The AV integrator on the project, Office Environments of New England, worked closely with ACT on aiming the projectors. “We studied it from the point of view of the video processor,” explains Sunil Botadra, engineering manager at Office Environments. They used Flexible Picture Systems’ Image AnyPlace, a video scaler with geometry correction and edge blending. “Usually, the projector would need to be directly dead on the center line, but, because of the nature of the ceiling, we had to position some of the projectors as much as 35 degrees off center.”
Botadra says the undulating nature of the boomerang-shaped wood pieces that make up the ceiling’s aesthetic treatment were unpredictable, and an up- or downward-curved wave segment sometimes interfered with where the projector needed to be positioned. “In some cases, we had to coordinate with the general contractor to move some of the elements in the ceiling,” he says.
The building’s AV budget was less than $650,000. Standardizing technology in each of the spaces helped manage costs by achieving economies of scale. All the briefing rooms, for instance, use the same complement of Mitsubishi FL-7000 1080p DLP projectors, Panasonic 65-inch TH-65PF10UK plasma monitors with wireless presentation boards, Smart Technologies’ 65-inch interactive overlays, and Custom Display Solutions heavy-duty swing-arm wall mounts. Standardization also simplifies operation of the rooms by Autodesk employees. “The intent was to have basic functionality in many rooms, rather than having fewer rooms outfitted with too much technology,” Calverley says.
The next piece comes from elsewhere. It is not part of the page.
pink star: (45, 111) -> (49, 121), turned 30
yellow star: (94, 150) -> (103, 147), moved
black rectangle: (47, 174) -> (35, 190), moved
The use of BIM and IPD had a positive effect on the way the project progressed. “BIM in particular helped us tremendously,” says Botadra. “At the first project meeting, the [general contractor’s] project manager had a 3D walkthrough of the project ready for us.” When a structural change was made in the Revit file, all related elements would react to that change, shifting their position if necessary. “Revit looks for physical conflicts,” Hoffer explains.
It came in handy when positioning the projectors. “You tell the software to align the projector with this or that ceiling grid, this or that wall or sprinkler head,” Botadra says. “Once it knows where it is in relation to everything else, any move you make will affect everything else.”
“I’d say that both BIM and IPD contributed to the project coming in on time and on budget,” Calverley says. “In a sense, the project team had improved confidence that the Autodesk project was going to have a happy ending very early on in the project planning.”